Amendments to the bill, particularly relating to how the bill would effect the security services, have been tabled, causing progress to stall. The government issued a carry-over motion, allowing work on the bill to be continued into the second session of the current parliament. Bryne expressed his urgent belief that 'ministers must end the delays and deliver the law in full without carve outs', a sentiment echoed by campaigners including Margaret Aspinall.

== Parliamentary progress ==

=== House of Commons ===

==== First reading ====
The bill had its first reading on 16 September 2025.

==== Second reading ====
Keir Starmer introduced the bill for its second reading. The bill was debated in the Commons on 3 November 2025 and passed to committee stage.

==== Committee stage ====
The bill was in from 27 November 2025 to 14 July 2026. Witnesses include Weatherby, now working with the Hillsborough Law Now campaign, Burnham and Steve Rotheram, Mayor of Liverpool City Region.

====Report stage====

Having been carried-over to the second session of the 2024-present parliament, the bill progressed slowly through the report stage. A total of 159 amendments were tabled. An amendment was put forward by Liberal Democrat MP Jess Brown-Fuller which would introduce an offence of "wilfully destroying information or records relevant to an inquiry or investigation"; A further amendment tabled by Labour MP Luke Myer would "[expand] the offence of misleading the public to apply to Members of either House of Parliament",, which received cross-party support.

In January 2026, the government shelved a planned final debate on the bill amid controversy over a government-introduced amendment to make co-operation from intelligence services personnel contingent on approval from the head of their service, with oversight from the Intelligence and Security Committee.
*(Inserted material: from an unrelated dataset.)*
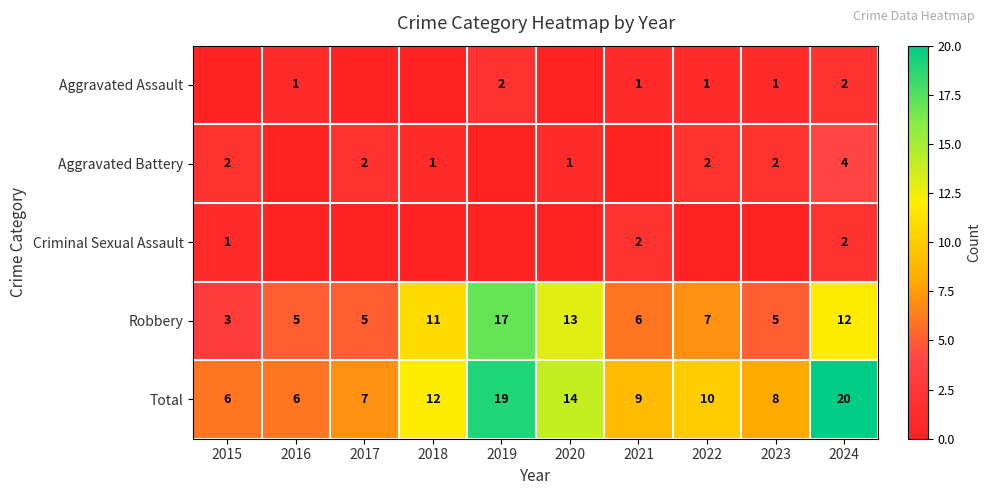

What is the approximate value of Robbery at 2023?

5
This led to a pushback from the Intelligence and Security Committee, which did not support the amendment, and from multiple Labour MPs, including Ian Byrne, who tabled his own amendment which would "remove the exemption for a person who works for an intelligence service to notify an inquiry or investigation of relevant acts or information".. Amid the deadlock, BBC News reported that the director general of MI5, Sir Ken McCallum, "was personally involved in speaking to some MPs" to resolve the issue.

==== Third reading ====
Keir Starmer introduced the bill for its third reading. The bill was debated in the Commons on 14 July 2026 and passed to the House of Lords.

====Final stages====
In July 2026, the bill was approved by the House of Commons and is due to be further scrutinised by the House of Lords. The government hopes the law will be in effect by April 2027, in time for the anniversary of the Hillsborough disaster. The bill was passed with MP Andy Burnham present as one of the final acts of the Keir Starmer premiership. Both had been involved in the original drafting of the bill.

=== House of Lords ===

==== First reading ====
After being carried over till 29 January 2027, the bill was first read in the House of Lords on 16 July 2026.

==== Second reading ====
Lord Lemos introduced the bill for its second reading. The bill was debated in the Commons on 1 September 2026 and passed to committee stage.